# Task brief
Retype the whole listing below exactly, keeping every picture out of it.
BEGIN
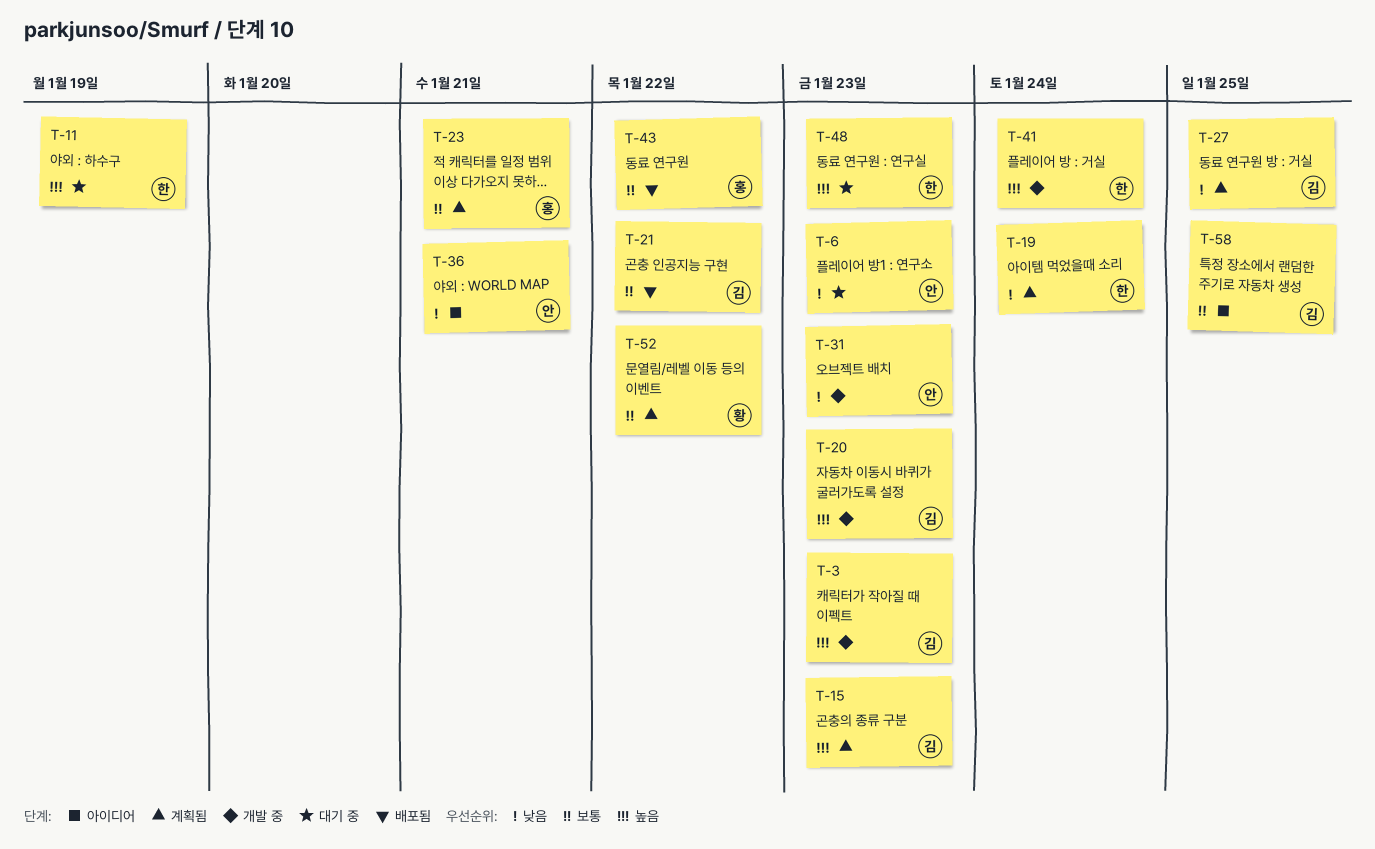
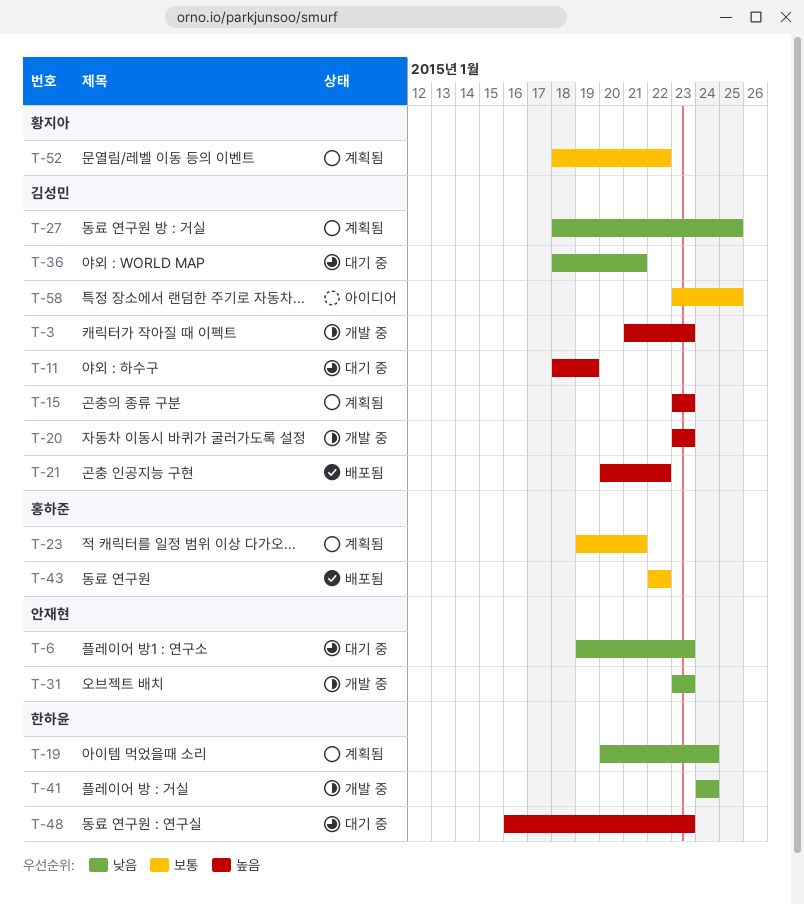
T-11, owner: 한하윤 -> 김성민
T-21, priority: 보통 -> 높음
T-36, status: 아이디어 -> 대기 중
T-36, owner: 안재현 -> 김성민
T-41, priority: 높음 -> 낮음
END
# Solution for this task
T-11, owner: 한하윤 -> 김성민
T-21, priority: 보통 -> 높음
T-36, status: 아이디어 -> 대기 중
T-36, owner: 안재현 -> 김성민
T-41, priority: 높음 -> 낮음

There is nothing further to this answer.